PROBLEM DETAILS:
Repeat back every line of the data, exactly.

SUPPLIED MATERIAL:

══════════════════════════════

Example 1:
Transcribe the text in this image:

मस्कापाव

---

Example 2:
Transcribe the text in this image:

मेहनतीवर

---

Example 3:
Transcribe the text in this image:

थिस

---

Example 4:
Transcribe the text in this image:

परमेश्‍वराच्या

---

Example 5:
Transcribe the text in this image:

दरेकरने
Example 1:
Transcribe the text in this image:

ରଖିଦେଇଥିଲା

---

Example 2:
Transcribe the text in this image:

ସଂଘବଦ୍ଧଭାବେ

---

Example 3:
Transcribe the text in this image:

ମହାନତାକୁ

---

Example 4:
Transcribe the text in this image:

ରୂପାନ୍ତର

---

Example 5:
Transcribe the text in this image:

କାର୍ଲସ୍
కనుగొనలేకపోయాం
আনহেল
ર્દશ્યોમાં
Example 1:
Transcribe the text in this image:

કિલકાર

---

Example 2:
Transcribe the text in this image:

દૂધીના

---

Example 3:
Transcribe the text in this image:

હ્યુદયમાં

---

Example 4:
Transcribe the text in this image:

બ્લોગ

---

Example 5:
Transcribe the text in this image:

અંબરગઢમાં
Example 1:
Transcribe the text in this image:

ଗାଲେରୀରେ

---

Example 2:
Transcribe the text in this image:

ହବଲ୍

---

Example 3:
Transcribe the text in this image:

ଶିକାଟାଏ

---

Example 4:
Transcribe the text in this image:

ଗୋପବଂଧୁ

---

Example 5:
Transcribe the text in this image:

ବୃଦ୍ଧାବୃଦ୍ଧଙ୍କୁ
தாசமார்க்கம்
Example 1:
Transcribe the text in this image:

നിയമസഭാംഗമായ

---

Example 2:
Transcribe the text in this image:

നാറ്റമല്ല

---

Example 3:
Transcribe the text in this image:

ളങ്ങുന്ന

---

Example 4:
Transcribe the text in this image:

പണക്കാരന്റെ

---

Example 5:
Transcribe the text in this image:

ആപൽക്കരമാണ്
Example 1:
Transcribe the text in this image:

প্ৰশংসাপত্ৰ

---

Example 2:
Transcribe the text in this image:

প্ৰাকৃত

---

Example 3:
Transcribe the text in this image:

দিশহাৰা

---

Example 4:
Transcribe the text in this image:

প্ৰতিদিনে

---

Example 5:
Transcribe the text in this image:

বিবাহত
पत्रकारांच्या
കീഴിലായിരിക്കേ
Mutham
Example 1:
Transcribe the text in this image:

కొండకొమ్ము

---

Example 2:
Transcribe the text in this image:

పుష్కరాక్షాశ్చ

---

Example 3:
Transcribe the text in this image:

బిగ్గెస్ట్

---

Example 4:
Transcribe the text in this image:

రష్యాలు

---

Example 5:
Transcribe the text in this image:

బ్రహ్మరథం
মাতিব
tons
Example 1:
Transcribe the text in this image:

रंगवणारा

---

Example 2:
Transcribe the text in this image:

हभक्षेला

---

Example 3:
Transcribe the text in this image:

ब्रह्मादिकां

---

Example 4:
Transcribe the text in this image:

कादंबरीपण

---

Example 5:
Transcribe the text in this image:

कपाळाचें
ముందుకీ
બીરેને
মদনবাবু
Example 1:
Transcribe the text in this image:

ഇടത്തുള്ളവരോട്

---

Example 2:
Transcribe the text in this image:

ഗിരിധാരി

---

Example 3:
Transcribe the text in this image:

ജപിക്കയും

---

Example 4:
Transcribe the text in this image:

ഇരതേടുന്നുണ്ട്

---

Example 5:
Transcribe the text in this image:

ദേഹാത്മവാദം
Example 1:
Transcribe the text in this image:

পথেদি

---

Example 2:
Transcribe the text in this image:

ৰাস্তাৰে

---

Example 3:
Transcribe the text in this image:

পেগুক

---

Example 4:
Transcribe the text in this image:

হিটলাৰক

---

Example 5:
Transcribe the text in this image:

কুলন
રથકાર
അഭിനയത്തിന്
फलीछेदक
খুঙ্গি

══════════════════════════════

ANSWER AREA:
Example 1:
Transcribe the text in this image:

मस्कापाव

---

Example 2:
Transcribe the text in this image:

मेहनतीवर

---

Example 3:
Transcribe the text in this image:

थिस

---

Example 4:
Transcribe the text in this image:

परमेश्‍वराच्या

---

Example 5:
Transcribe the text in this image:

दरेकरने
Example 1:
Transcribe the text in this image:

ରଖିଦେଇଥିଲା

---

Example 2:
Transcribe the text in this image:

ସଂଘବଦ୍ଧଭାବେ

---

Example 3:
Transcribe the text in this image:

ମହାନତାକୁ

---

Example 4:
Transcribe the text in this image:

ରୂପାନ୍ତର

---

Example 5:
Transcribe the text in this image:

କାର୍ଲସ୍
కనుగొనలేకపోయాం
আনহেল
ર્દશ્યોમાં
Example 1:
Transcribe the text in this image:

કિલકાર

---

Example 2:
Transcribe the text in this image:

દૂધીના

---

Example 3:
Transcribe the text in this image:

હ્યુદયમાં

---

Example 4:
Transcribe the text in this image:

બ્લોગ

---

Example 5:
Transcribe the text in this image:

અંબરગઢમાં
Example 1:
Transcribe the text in this image:

ଗାଲେରୀରେ

---

Example 2:
Transcribe the text in this image:

ହବଲ୍

---

Example 3:
Transcribe the text in this image:

ଶିକାଟାଏ

---

Example 4:
Transcribe the text in this image:

ଗୋପବଂଧୁ

---

Example 5:
Transcribe the text in this image:

ବୃଦ୍ଧାବୃଦ୍ଧଙ୍କୁ
தாசமார்க்கம்
Example 1:
Transcribe the text in this image:

നിയമസഭാംഗമായ

---

Example 2:
Transcribe the text in this image:

നാറ്റമല്ല

---

Example 3:
Transcribe the text in this image:

ളങ്ങുന്ന

---

Example 4:
Transcribe the text in this image:

പണക്കാരന്റെ

---

Example 5:
Transcribe the text in this image:

ആപൽക്കരമാണ്
Example 1:
Transcribe the text in this image:

প্ৰশংসাপত্ৰ

---

Example 2:
Transcribe the text in this image:

প্ৰাকৃত

---

Example 3:
Transcribe the text in this image:

দিশহাৰা

---

Example 4:
Transcribe the text in this image:

প্ৰতিদিনে

---

Example 5:
Transcribe the text in this image:

বিবাহত
पत्रकारांच्या
കീഴിലായിരിക്കേ
Mutham
Example 1:
Transcribe the text in this image:

కొండకొమ్ము

---

Example 2:
Transcribe the text in this image:

పుష్కరాక్షాశ్చ

---

Example 3:
Transcribe the text in this image:

బిగ్గెస్ట్

---

Example 4:
Transcribe the text in this image:

రష్యాలు

---

Example 5:
Transcribe the text in this image:

బ్రహ్మరథం
মাতিব
tons
Example 1:
Transcribe the text in this image:

रंगवणारा

---

Example 2:
Transcribe the text in this image:

हभक्षेला

---

Example 3:
Transcribe the text in this image:

ब्रह्मादिकां

---

Example 4:
Transcribe the text in this image:

कादंबरीपण

---

Example 5:
Transcribe the text in this image:

कपाळाचें
ముందుకీ
બીરેને
মদনবাবু
Example 1:
Transcribe the text in this image:

ഇടത്തുള്ളവരോട്

---

Example 2:
Transcribe the text in this image:

ഗിരിധാരി

---

Example 3:
Transcribe the text in this image:

ജപിക്കയും

---

Example 4:
Transcribe the text in this image:

ഇരതേടുന്നുണ്ട്

---

Example 5:
Transcribe the text in this image:

ദേഹാത്മവാദം
Example 1:
Transcribe the text in this image:

পথেদি

---

Example 2:
Transcribe the text in this image:

ৰাস্তাৰে

---

Example 3:
Transcribe the text in this image:

পেগুক

---

Example 4:
Transcribe the text in this image:

হিটলাৰক

---

Example 5:
Transcribe the text in this image:

কুলন
રથકાર
അഭിനയത്തിന്
फलीछेदक
খুঙ্গি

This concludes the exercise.